Search code examples
javaapache-kafkaspring-kafka

Can the @KafkaListener be configured to only process the latest entry?


According to https://docs.confluent.io/kafka/design/log_compaction.html#compaction-guarantees

Any consumer that stays caught-up to the head of the log will see every message that is written; these messages will have sequential offsets.

The topic is set to have cleanup policy of [compact,delete]
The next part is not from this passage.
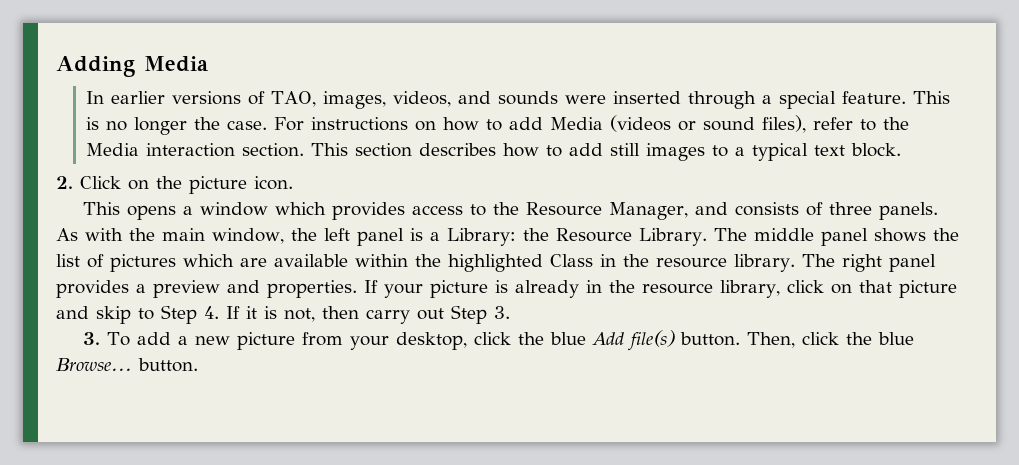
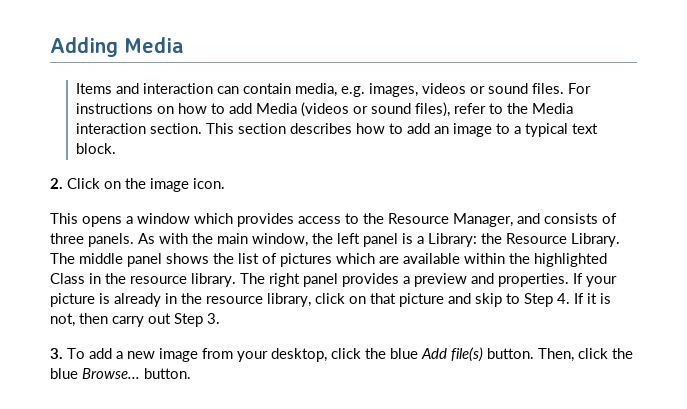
[86,91,951,109] [86,117,268,135] In earlier versions of TAO, images, videos, and sounds were inserted through a special feature. This is no longer the case. -> [75,83,564,97] Items and interaction can contain media, e.g. images, videos or sound files.
[610,143,706,161] still images -> [433,123,492,137] an image
[189,176,247,194] picture -> [150,178,189,192] image
[237,332,296,350] picture -> [159,348,198,362] image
In the Spring @KafkaListener I was wondering if I send a large number say 10000 entries all random value but the same key within a second and the KafkaListener has a Thread.sleep for 5 seconds just to give it a delay would it process all 10000 in the listener or be smart enough to drop message with the same key so it only takes the most recent one.


Solution

  • The listeners will process all 10k messages. Depending how the producer partitioner is configured, those messages might get spread across all partitions, sent to only one partition or maybe something else. By default Kafka will kind of hash the key and use that to figure out to what partition to send the messages, so all messages will end up in a partition and then the consumer will process the 10k messages. If you are new to kafka, I strongly suggest you to read the book Kafka the definitive Guide. Kafka is a complex technology and it's very easy to misconfigure (and lose data).

    The topics have a few extra settings that play together with the clean up policy. In particular the messages won't be deleted until retention.ms has elapsed (7 days by default). There are other configuration properties that can be used such as retention.bytes, segment.bytes and many other to configure when Kafka will compact or delete data.